Exit Strategy: The Murderbot Diaries

Image of Exit Strategy: The Murderbot Diaries (The Murderbot Diaries, 4)
Author(s): 
Release Date: 
October 2, 2018
Publisher/Imprint: 
Tor.com
Pages: 
176
Reviewed by: 

“Herein lies the question: Where does artificial intelligence end, and human be-ing (existence) begin?”

“When I got back to HaveRatton station, a bunch of humans tried to kill me. Considering how much I’d been thinking about killing a bunch of humans, it was only fair.”

Thus does Ren the Murderbot begin the final phase of his attempt to reach Dr. Mensah with the incriminating evidence against GrayCris.

Still trying to regain the memories of why it supposedly killed the humans it was to protect, Ren is now on its way to HaveRatton station with the evidence from Milu proving GrayCris is illegally in possession of synthetic alien remnants.

“The company had purged my memory, including my whole mass murder incident and the images hung around like ghosts in an endless historical family drama. I like endless historical family drama but in real life, ghosts are way more annoying.”

Having gotten to his destination disguised as an augmented human, Ren learns GrayCris has accused the doctor of corporate espionage. “Mensah is head of a planet. How can she be guilty of corporate espionage?”

Now the doctor has disappeared and is presumably on TranRollin Hyfa station. Knowing Mensah wouldn’t go to hostile territory voluntarily, Ren can only assume she’s been taken there by force, so that’s where it is going to go, also.

In the meantime, the evidence from Milu is been sent to Dr. Mensah’s home for safekeeping.

A retrieval army is also on the way to free the doctor, but GrayCris has managed to get TranRollinHyfa to refuse docking permission, so the company is momentarily stymied. They can’t land without fighting the station’s security.

The other members of Dr. Mensah’s team are nowhere to be found, having gotten past that operational prohibition and onto the station. Now Ren has not only the doctor but three other humans to worry about, especially since the humans are trying, in their own ineffectual way, to help.

Ren has plans to save the doctor, and alternate plans to save all four but one by one he has to abandon each, going from “Plan Actually Not All That Terrible,” to “Plan Approaching Terrible.”

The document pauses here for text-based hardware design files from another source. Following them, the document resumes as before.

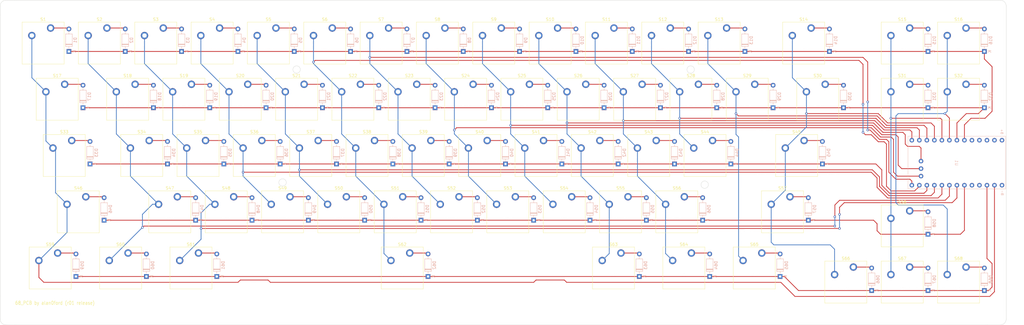
<source format=kicad_pcb>
(kicad_pcb (version 20221018) (generator pcbnew)

  (general
    (thickness 1.6)
  )

  (paper "A3")
  (title_block
    (title "68PCB Keyboard")
    (date "Gen 2024")
    (rev "01")
    (company "By alan0ford")
  )

  (layers
    (0 "F.Cu" signal)
    (31 "B.Cu" signal)
    (32 "B.Adhes" user "B.Adhesive")
    (33 "F.Adhes" user "F.Adhesive")
    (34 "B.Paste" user)
    (35 "F.Paste" user)
    (36 "B.SilkS" user "B.Silkscreen")
    (37 "F.SilkS" user "F.Silkscreen")
    (38 "B.Mask" user)
    (39 "F.Mask" user)
    (40 "Dwgs.User" user "User.Drawings")
    (41 "Cmts.User" user "User.Comments")
    (42 "Eco1.User" user "User.Eco1")
    (43 "Eco2.User" user "User.Eco2")
    (44 "Edge.Cuts" user)
    (45 "Margin" user)
    (46 "B.CrtYd" user "B.Courtyard")
    (47 "F.CrtYd" user "F.Courtyard")
    (48 "B.Fab" user)
    (49 "F.Fab" user)
    (50 "User.1" user)
    (51 "User.2" user)
    (52 "User.3" user)
    (53 "User.4" user)
    (54 "User.5" user)
    (55 "User.6" user)
    (56 "User.7" user)
    (57 "User.8" user)
    (58 "User.9" user)
  )

  (setup
    (pad_to_mask_clearance 0)
    (pcbplotparams
      (layerselection 0x00010fc_ffffffff)
      (plot_on_all_layers_selection 0x0000000_00000000)
      (disableapertmacros false)
      (usegerberextensions false)
      (usegerberattributes true)
      (usegerberadvancedattributes true)
      (creategerberjobfile true)
      (dashed_line_dash_ratio 12.000000)
      (dashed_line_gap_ratio 3.000000)
      (svgprecision 4)
      (plotframeref false)
      (viasonmask false)
      (mode 1)
      (useauxorigin false)
      (hpglpennumber 1)
      (hpglpenspeed 20)
      (hpglpendiameter 15.000000)
      (dxfpolygonmode true)
      (dxfimperialunits true)
      (dxfusepcbnewfont true)
      (psnegative false)
      (psa4output false)
      (plotreference true)
      (plotvalue true)
      (plotinvisibletext false)
      (sketchpadsonfab false)
      (subtractmaskfromsilk false)
      (outputformat 1)
      (mirror false)
      (drillshape 1)
      (scaleselection 1)
      (outputdirectory "")
    )
  )

  (net 0 "")
  (net 1 "R0")
  (net 2 "Net-(D1-A)")
  (net 3 "Net-(D2-A)")
  (net 4 "Net-(D3-A)")
  (net 5 "Net-(D4-A)")
  (net 6 "Net-(D5-A)")
  (net 7 "Net-(D6-A)")
  (net 8 "Net-(D7-A)")
  (net 9 "Net-(D8-A)")
  (net 10 "Net-(D9-A)")
  (net 11 "Net-(D10-A)")
  (net 12 "Net-(D11-A)")
  (net 13 "Net-(D12-A)")
  (net 14 "Net-(D13-A)")
  (net 15 "Net-(D14-A)")
  (net 16 "Net-(D15-A)")
  (net 17 "Net-(D16-A)")
  (net 18 "R1")
  (net 19 "Net-(D17-A)")
  (net 20 "Net-(D18-A)")
  (net 21 "Net-(D19-A)")
  (net 22 "Net-(D20-A)")
  (net 23 "Net-(D21-A)")
  (net 24 "Net-(D22-A)")
  (net 25 "Net-(D23-A)")
  (net 26 "Net-(D24-A)")
  (net 27 "Net-(D25-A)")
  (net 28 "Net-(D26-A)")
  (net 29 "Net-(D27-A)")
  (net 30 "Net-(D28-A)")
  (net 31 "Net-(D29-A)")
  (net 32 "Net-(D30-A)")
  (net 33 "Net-(D31-A)")
  (net 34 "Net-(D32-A)")
  (net 35 "R2")
  (net 36 "Net-(D33-A)")
  (net 37 "Net-(D34-A)")
  (net 38 "Net-(D35-A)")
  (net 39 "Net-(D36-A)")
  (net 40 "Net-(D37-A)")
  (net 41 "Net-(D38-A)")
  (net 42 "Net-(D39-A)")
  (net 43 "Net-(D40-A)")
  (net 44 "Net-(D41-A)")
  (net 45 "Net-(D42-A)")
  (net 46 "Net-(D43-A)")
  (net 47 "Net-(D44-A)")
  (net 48 "Net-(D45-A)")
  (net 49 "R3")
  (net 50 "Net-(D46-A)")
  (net 51 "Net-(D47-A)")
  (net 52 "Net-(D48-A)")
  (net 53 "Net-(D49-A)")
  (net 54 "Net-(D50-A)")
  (net 55 "Net-(D51-A)")
  (net 56 "Net-(D52-A)")
  (net 57 "Net-(D53-A)")
  (net 58 "Net-(D54-A)")
  (net 59 "Net-(D55-A)")
  (net 60 "Net-(D56-A)")
  (net 61 "Net-(D57-A)")
  (net 62 "Net-(D58-A)")
  (net 63 "R4")
  (net 64 "Net-(D59-A)")
  (net 65 "Net-(D60-A)")
  (net 66 "Net-(D61-A)")
  (net 67 "Net-(D62-A)")
  (net 68 "Net-(D63-A)")
  (net 69 "Net-(D64-A)")
  (net 70 "Net-(D65-A)")
  (net 71 "Net-(D66-A)")
  (net 72 "Net-(D67-A)")
  (net 73 "Net-(D68-A)")
  (net 74 "C0")
  (net 75 "C1")
  (net 76 "C2")
  (net 77 "C3")
  (net 78 "C4")
  (net 79 "C5")
  (net 80 "C6")
  (net 81 "C7")
  (net 82 "C8")
  (net 83 "C9")
  (net 84 "C10")
  (net 85 "C11")
  (net 86 "C12")
  (net 87 "C13")
  (net 88 "C14")
  (net 89 "C15")
  (net 90 "unconnected-(U1-B--Pad1)")
  (net 91 "unconnected-(U1-GND-Pad4)")
  (net 92 "unconnected-(U1-GND-Pad5)")
  (net 93 "unconnected-(U1-3.3V-Pad22)")
  (net 94 "unconnected-(U1-RST-Pad23)")
  (net 95 "unconnected-(U1-GND-Pad24)")
  (net 96 "unconnected-(U1-Bat-Pad25)")
  (net 97 "unconnected-(U1-B+-Pad26)")

  (footprint "ScottoKeebs_MX:MX_PCB_1.00u" (layer "F.Cu") (at 130.725 74.525))

  (footprint "ScottoKeebs_MX:MX_PCB_1.00u" (layer "F.Cu") (at 345.0375 93.575))

  (footprint "ScottoKeebs_MX:MX_PCB_1.00u" (layer "F.Cu") (at 164.0625 112.625))

  (footprint "ScottoKeebs_MX:MX_PCB_2.25u" (layer "F.Cu") (at 309.31875 112.625))

  (footprint "ScottoKeebs_MX:MX_PCB_1.00u" (layer "F.Cu") (at 54.525 74.525))

  (footprint "ScottoKeebs_MX:MX_PCB_1.00u" (layer "F.Cu") (at 154.5375 131.675))

  (footprint "ScottoKeebs_MX:MX_PCB_1.00u" (layer "F.Cu") (at 278.3625 112.625))

  (footprint "ScottoKeebs_MX:MX_PCB_1.25u" (layer "F.Cu") (at 80.71875 150.725))

  (footprint "ScottoKeebs_MX:MX_PCB_1.00u" (layer "F.Cu") (at 325.9875 155.4875))

  (footprint "ScottoKeebs_MX:MX_PCB_1.00u" (layer "F.Cu") (at 254.55 93.575))

  (footprint "ScottoKeebs_MX:MX_PCB_1.00u" (layer "F.Cu") (at 73.575 74.525))

  (footprint "ScottoKeebs_MX:MX_PCB_1.00u" (layer "F.Cu") (at 83.1 93.575))

  (footprint "ScottoKeebs_MX:MX_PCB_1.00u" (layer "F.Cu") (at 159.3 93.575))

  (footprint "ScottoKeebs_MX:MX_PCB_1.50u" (layer "F.Cu") (at 316.4625 93.575))

  (footprint "ScottoKeebs_MX:MX_PCB_1.00u" (layer "F.Cu") (at 202.1625 112.625))

  (footprint "ScottoKeebs_MX:MX_PCB_1.25u" (layer "F.Cu") (at 271.21875 150.725))

  (footprint "ScottoKeebs_MX:MX_PCB_1.00u" (layer "F.Cu") (at 225.975 74.525))

  (footprint "ScottoKeebs_MX:MX_PCB_1.00u" (layer "F.Cu") (at 240.2625 112.625))

  (footprint "ScottoKeebs_MX:MX_PCB_1.00u" (layer "F.Cu") (at 111.675 74.525))

  (footprint "ScottoKeebs_MX:MX_PCB_1.00u" (layer "F.Cu") (at 92.625 74.525))

  (footprint "ScottoKeebs_MX:MX_PCB_1.00u" (layer "F.Cu") (at 135.4875 131.675))

  (footprint "ScottoKeebs_MX:MX_PCB_1.00u" (layer "F.Cu") (at 116.4375 131.675))

  (footprint "ScottoKeebs_MX:MX_PCB_1.00u" (layer "F.Cu") (at 283.125 74.525))

  (footprint "PCM_marbastlib-mx:STAB_MX_2.25u" (layer "F.Cu") (at 66.43125 131.675))

  (footprint "ScottoKeebs_MX:MX_PCB_1.25u" (layer "F.Cu") (at 56.90625 150.725))

  (footprint "ScottoKeebs_MX:MX_PCB_1.50u" (layer "F.Cu") (at 59.2875 93.575))

  (footprint "ScottoKeebs_MX:MX_PCB_1.00u" (layer "F.Cu") (at 235.5 93.575))

  (footprint "ScottoKeebs_MX:MX_PCB_1.00u" (layer "F.Cu") (at 345.0375 74.525))

  (footprint "ScottoKeebs_MX:MX_PCB_1.00u" (layer "F.Cu") (at 364.0875 93.575))

  (footprint "ScottoKeebs_MX:MX_PCB_1.75u" (layer "F.Cu") (at 61.66875 112.625))

  (footprint "PCM_marbastlib-mx:STAB_MX_2.75u" (layer "F.Cu") (at 304.55625 131.675))

  (footprint "ScottoKeebs_MX:MX_PCB_1.00u" (layer "F.Cu") (at 259.3125 112.625))

  (footprint "ScottoKeebs_MX:MX_PCB_1.00u" (layer "F.Cu") (at 211.6875 131.675))

  (footprint "ScottoKeebs_MX:MX_PCB_2.25u" (layer "F.Cu") (at 66.43125 131.675))

  (footprint "ScottoKeebs_MX:MX_PCB_1.00u" (layer "F.Cu") (at 364.0875 155.4875))

  (footprint "ScottoKeebs_MX:MX_PCB_1.00u" (layer "F.Cu") (at 187.875 74.525))

  (footprint "ScottoKeebs_MX:MX_PCB_2.00u" (layer "F.Cu") (at 311.7 74.525))

  (footprint "ScottoKeebs_MX:MX_PCB_1.00u" (layer "F.Cu")
    (tstamp 6571591e-75ae-456e-8676-87b0ce1620b5)
    (at 102.15 93.575)
    (descr "MX keyswitch PCB Mount Keycap 1.00u")
    (tags "MX Keyboard Keyswitch Switch PCB Cutout Keycap 1.00u")
    (property "Sheetfile" "68_PCB_r01.kicad_sch")
    (property "Sheetname" "")
    (property "ki_description" "Push button switch, normally open, two pins, 45° tilted")
    (property "ki_keywords" "switch normally-open pushbutton push-button")
    (path "/2e45950a-6ab2-41d3-91ee-dacc9f6852da")
    (attr through_hole)
    (fp_text reference "S19" (at 0 -8) (layer "F.SilkS")
        (effects (font (size 1 1) (thickness 0.15)))
      (tstamp 5799fa73-1da8-4529-91f0-d880c73f4422)
    )
    (fp_text value "W" (at 0 8) (layer "F.Fab")
        (effects (font (size 1 1) (thickness 0.15)))
      (tstamp c930c422-9620-4a9d-8cd3-da867326d221)
    )
    (fp_text user "${REFERENCE}" (at 0 0) (layer "F.Fab")
        (effects (font (size 1 1) (thickness 0.15)))
      (tstamp 5c0f3b8e-1bb9-4bc5-97b4-026adc9d3013)
    )
    (fp_line (start -7.1 -7.1) (end -7.1 7.1)
      (stroke (width 0.12) (type solid)) (layer "F.SilkS") (tstamp 3a4157db-d1bd-4340-8e41-ee76aff00402))
    (fp_line (start -7.1 7.1) (end 7.1 7.1)
      (stroke (width 0.12) (type solid)) (layer "F.SilkS") (tstamp d413dd71-ceb3-4e62-9879-8a5e3ffe5707))
    (fp_line (start 7.1 -7.1) (end -7.1 -7.1)
      (stroke (width 0.12) (type solid)) (layer "F.SilkS") (tstamp c2997a76-d8c2-44be-a501-86e7a76d5070))
    (fp_line (start 7.1 7.1) (end 7.1 -7.1)
      (stroke (width 0.12) (type solid)) (layer "F.SilkS") (tstamp d4ad966e-65dc-4f97-9b22-e7c26e945c10))
    (fp_line (start -9.525 -9.525) (end -9.525 9.525)
      (stroke (width 0.1) (type solid)) (layer "Dwgs.User") (tstamp 3788f3bd-4475-4c32-af1f-e5dca0e9e027))
    (fp_line (start -9.525 9.525) (end 9.525 9.525)
      (stroke (width 0.1) (type solid)) (layer "Dwgs.User") (tstamp 47df789c-eb5a-472e-8a64-ff666df08381))
    (fp_line (start 9.525 -9.525) (end -9.525 -9.525)
      (stroke (width 0.1) (type solid)) (layer "Dwgs.User") (tstamp 156d56f0-e4e5-46d0-ad01-94791fdea243))
    (fp_line (start 9.525 9.525) (end 9.525 -9.525)
      (stroke (width 0.1) (type solid)) (layer "Dwgs.User") (tstamp b7025265-009f-433a-89ab-96cf027a7b05))
    (fp_line (start -7 -7) (end -7 7)
      (stroke (width 0.1) (type solid)) (layer "Eco1.User") (tstamp 956b85b7-a89b-48d2-a29d-d6c1993c3233))
    (fp_line (start -7 7) (end 7 7)
      (stroke (width 0.1) (type solid)) (layer "Eco1.User") (tstamp 02659e5f-c7ef-4822-a9e7-62342f8b313c))
    
... [641465 chars truncated]
</source>
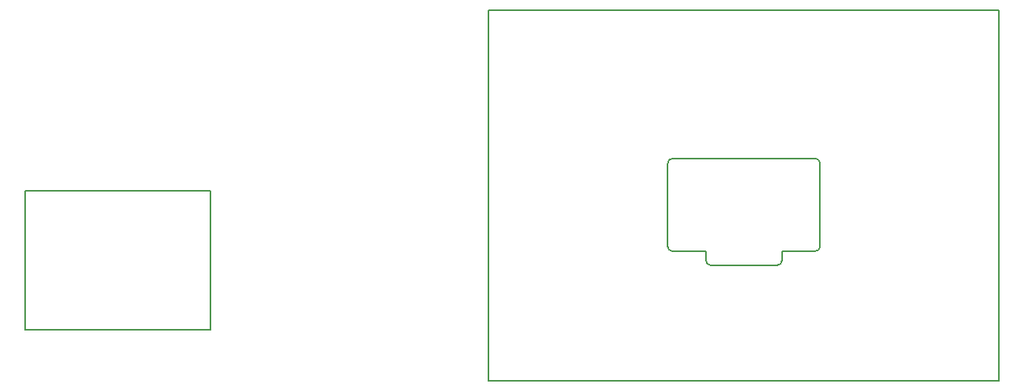
<source format=gbr>
G04 start of page 5 for group 3 idx 4 *
G04 Title: IDEF-X, rigid *
G04 Creator: pcb 1.99z *
G04 CreationDate: Mi 20 Jan 2016 16:51:45 GMT UTC *
G04 For: stephan *
G04 Format: Gerber/RS-274X *
G04 PCB-Dimensions (mil): 7874.02 3937.01 *
G04 PCB-Coordinate-Origin: lower left *
%MOIN*%
%FSLAX25Y25*%
%LNRIGID*%
%ADD31C,0.0059*%
G54D31*X521654Y39370D02*Y196850D01*
X324803Y120079D02*X403543D01*
X324803Y61024D02*Y120079D01*
X403543Y61024D02*X324803D01*
X403543Y120079D02*Y61024D01*
X738189Y39370D02*X521654D01*
X738189Y196850D02*Y39370D01*
X521654Y196850D02*X738189D01*
X599606Y133858D02*X660236D01*
X662205Y131890D02*Y96457D01*
X597638D02*Y131890D01*
X660236Y94488D02*X646063D01*
X613780D02*X599606D01*
X613780Y90551D02*Y94488D01*
X646063D02*Y90551D01*
X644094Y88583D02*X615748D01*
X597638Y96457D02*G75*G03X599606Y94488I1969J0D01*G01*
X662205Y96457D02*G75*G02X660236Y94488I-1969J0D01*G01*
Y133858D02*G75*G02X662205Y131890I0J-1969D01*G01*
X597638D02*G75*G02X599606Y133858I1969J0D01*G01*
X646063Y90551D02*G75*G02X644094Y88583I-1969J0D01*G01*
X613780Y90551D02*G75*G03X615748Y88583I1969J0D01*G01*
M02*

</source>
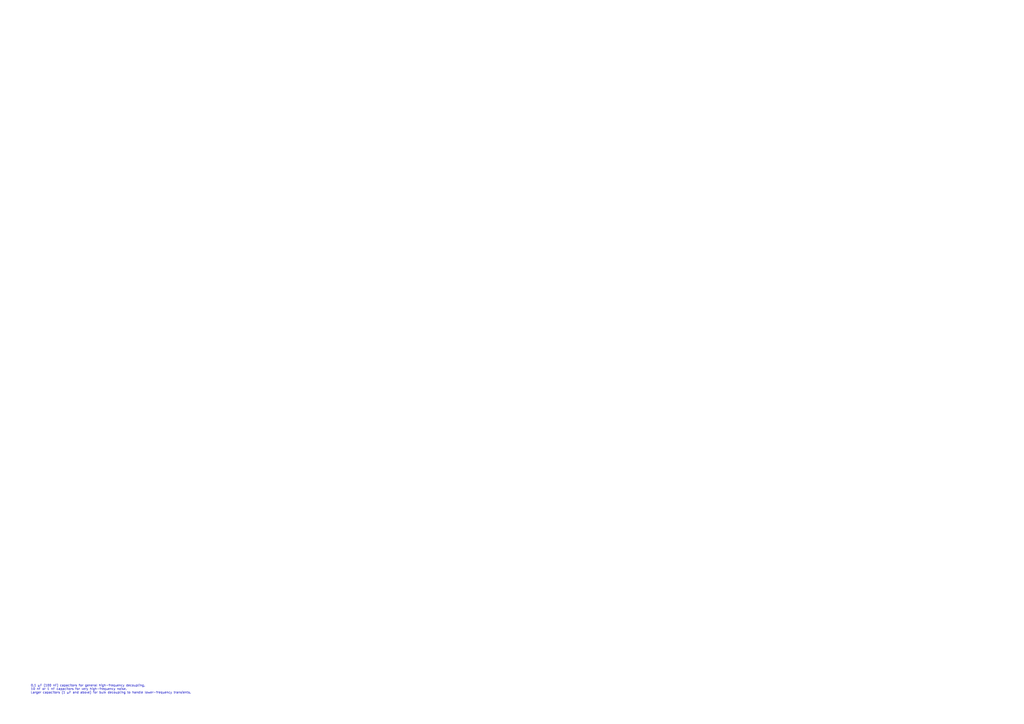
<source format=kicad_sch>
(kicad_sch (version 20230121) (generator eeschema)

  (uuid d2aa36d4-6f6c-4506-aff8-4cfa10051aff)

  (paper "A2")

  


  (text "    0.1 µF (100 nF) capacitors for general high-frequency decoupling.\n    10 nF or 1 nF capacitors for very high-frequency noise.\n    Larger capacitors (1 µF and above) for bulk decoupling to handle lower-frequency transients."
    (at 13.97 402.59 0)
    (effects (font (size 1.27 1.27)) (justify left bottom))
    (uuid ca15cdbc-5c2c-49b8-96ae-0a42e2375ae4)
  )

  (sheet_instances
    (path "/" (page "1"))
  )
)

</source>
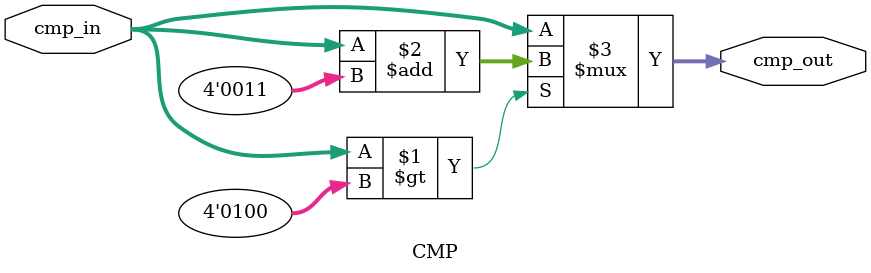
<source format=v>
/*****************************************************************************

*    Engineer       : yanglei
*    Target Device  : Cyclone IV E ( EP4CE6F17C8 )
*    Tool versions  : Quartus II 12.1
*    Create Date    : 2018-1-19
*    Revision       : v1.0
*    Description    : 仅适用于 大四加三 处理模块

*****************************************************************************/
module CMP(cmp_in, cmp_out);

    input   [3:0] cmp_in;
    output  [3:0] cmp_out;
    
    assign cmp_out = (cmp_in > 4'd4) ? (cmp_in + 4'd3) : (cmp_in);
   
endmodule
</source>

Even after Mensah is in back in friendly territory, getting her off the station will be another matter. GrayCris has not only three SecUnits but a Combat SecUnit infiltrating the station’s system feed. The result is a long and deadly fight in which Ren will use all his programming to activate every drone, bot, and system available, until there is only one avenue left for the creation calling itself Murderbot to do to protect its owner/friend Dr. Mensah, and that’s to sacrifice itself.

Will even that be enough?

This segment of Ren’s story carries a great deal of action, prompting more of the SecUnit’s pithy remarks and observations on humans as opposed to robots while he’s watching its favorite videos in the background. Its interaction with the three humans it knows should’ve given it allies but Pin-Lee, Ratthi, and even augmented human Guranthin are so inept compared to Ren that they are more a detriment than actual assistance.

Though Ren’s search for the doctor is its main goal, its ambivalent feelings about humans continue to emerge. It experiences emotions, something it doesn’t like. Emotions are confusing, distasteful, contradictory sensations.

Ren is ambivalent about emotions because they make him uncomfortable. They get in the way of his programming, making him question what must be done. They make him human, whether he wants to be or not.

When it comes to the question of Ren’s humanity, two segments of the story are very telling. One is the bot’s interaction with Mensah’s daughter; the other is its answer when Mensah asks why it likes the video Sanctuary Moon.

“‘It made me feel like a person.’
‘You are a person.’
‘Not legally.’ Memory brought it back, vividly as if it had all just happened. (Stupid human neural tissue does that.) I managed not to say, ‘It gave me context for the emotions I was feeling.’”

Herein lies the question: Where does artificial intelligence end, and human be-ing (existence) begin?

“‘I don’t want to be human.’
Dr. Mensah said, ‘Humans don’t understand that. We tend to think that because a bot looks human, its ultimate goal is to become human.’”

Blown apart, disabled, with memory erased, Ren has to rebuild itself and with that, comes the expectation of a new life. Nevertheless, when all’s said and done, it’s actual fate is unresolved.

Ren is such a likable character that for those wishing a Happily Ever After ending, this will leave no closure and be dissatisfying. Left by Dr. Mensah to make its own choices, perhaps becoming a quasi-human, there is no hint as to which course it plans to take with its existence. Though the series may have finished, there are too many unanswered questions, leaving the reader with the hope that Ren’s story will eventually  continue in a new set of stories.